As we’ve observed previously, the Corporate Transparency Act is a poorly constructed bit of law. It will do little to combat money laundering as the criminals will simply refrain from self-reporting their crimes, but it will saddle millions of lawful small business owners with yet another reporting requirement as well as an opportunity to have their personal information spread all over the internet.

On Tuesday the National Small Business Association (NSBA) highlighted another reason to dislike the CTA: it’s unconstitutional. A lawsuit filed by the group in the U.S. District Court for the Northern District of Alabama argues the CTA violates a number of fundamental constitutional principles, including protections against unreasonable search and seizure.

The S Corporation Association strongly supports this effort as do two prominent legal organizations, FreedomWorks and the Due Process Institute, whose statement backing the legal challenge reads in part:

The CTA exposes “beneficial owners” of reporting companies to a criminal penalty of up to two years of imprisonment for conduct that is essentially a paperwork violation—even for a first-time offender. Given the CTA’s broad reach and vague definitions, the CTA could result in the conviction of individuals who have no intent to violate the law, whose greatest offense may simply be not understanding vague, complicated rules, and whose conduct causes no social harm.

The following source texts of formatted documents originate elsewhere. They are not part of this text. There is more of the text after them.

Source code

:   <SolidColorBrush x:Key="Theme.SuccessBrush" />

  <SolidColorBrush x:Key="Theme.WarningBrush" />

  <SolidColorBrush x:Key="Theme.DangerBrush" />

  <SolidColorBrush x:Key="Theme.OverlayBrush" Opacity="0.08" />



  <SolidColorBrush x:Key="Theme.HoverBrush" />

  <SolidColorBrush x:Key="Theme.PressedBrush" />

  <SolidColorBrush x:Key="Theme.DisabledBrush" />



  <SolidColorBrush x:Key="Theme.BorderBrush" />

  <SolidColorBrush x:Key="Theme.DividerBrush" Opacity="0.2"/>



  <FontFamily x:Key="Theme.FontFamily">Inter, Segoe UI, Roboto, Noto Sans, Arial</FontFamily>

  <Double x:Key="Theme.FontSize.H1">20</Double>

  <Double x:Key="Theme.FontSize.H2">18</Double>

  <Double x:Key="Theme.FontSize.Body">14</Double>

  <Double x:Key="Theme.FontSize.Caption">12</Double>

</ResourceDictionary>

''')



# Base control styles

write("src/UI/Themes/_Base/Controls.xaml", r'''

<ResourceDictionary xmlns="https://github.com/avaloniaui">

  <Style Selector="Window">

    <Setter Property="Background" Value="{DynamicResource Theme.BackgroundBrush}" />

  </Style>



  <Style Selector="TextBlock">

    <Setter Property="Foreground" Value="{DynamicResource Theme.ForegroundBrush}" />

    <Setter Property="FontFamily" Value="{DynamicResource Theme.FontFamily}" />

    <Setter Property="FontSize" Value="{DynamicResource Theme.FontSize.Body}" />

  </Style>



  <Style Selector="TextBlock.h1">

Everyone supports combating money laundering and the financing of terrorists, but the new law is a step backward in that effort. It shifts the focus from a “follow the money” approach targeted at banks and economic transactions to a shotgun approach requiring 32 million entities to report the private information of their owners or go to jail, all with no notion that any of them are doing anything illegal, or that they are even engaged in commerce. As the complaint notes:

(i) the federal government does not know in what activities the reporting company is engaged or will engage;

(ii) the federal government does not know whether the activities engaged in, or to be engaged in, by the reporting company constitute “commerce with foreign Nations, and among the several States, and with the Indian Tribes” such that they are subject to Congress’s authority under Article I of the United States Constitution;

(iii) the federal government does not know or suspect that the reporting company is engaging in, or will engage in, any illegal activity or any activity that is subject to federal regulation; and

(iv) the federal government has no suspicion of wrongdoing, probable cause, or any other basis justifying the imposition of an obligation to divulge sensitive personal information to FinCEN for law enforcement purposes.

Thus, the CTA is a law enforcement dragnet of sweeping proportions imposed by Congress on law-abiding U.S. citizens and permanent residents who own or control small businesses in the United States (as well as upon non-business entities), where neither Congress nor any other branch of the federal government has established any legal or regulatory predicate to justify this demand for personal information.

To top it all off, larger entities are exempt from these requirements, as are banks, accountants, financial advisors and every other profession that’s often at the heart of money laundering schemes. Instead, the burden will fall on 32 million entities with fewer than 20 employees and less than $5 million in gross revenues, exactly those businesses who lack the necessary experience or funds to comply with this complex new reporting requirements.

The Treasury Department recently finalized its regulations defining who has to report under the CTA.  Those rules will take effect beginning in 2024, so that gives the courts more than a year to recognize that the CTA is a blatant overreach of federal power and it needs to be struck down.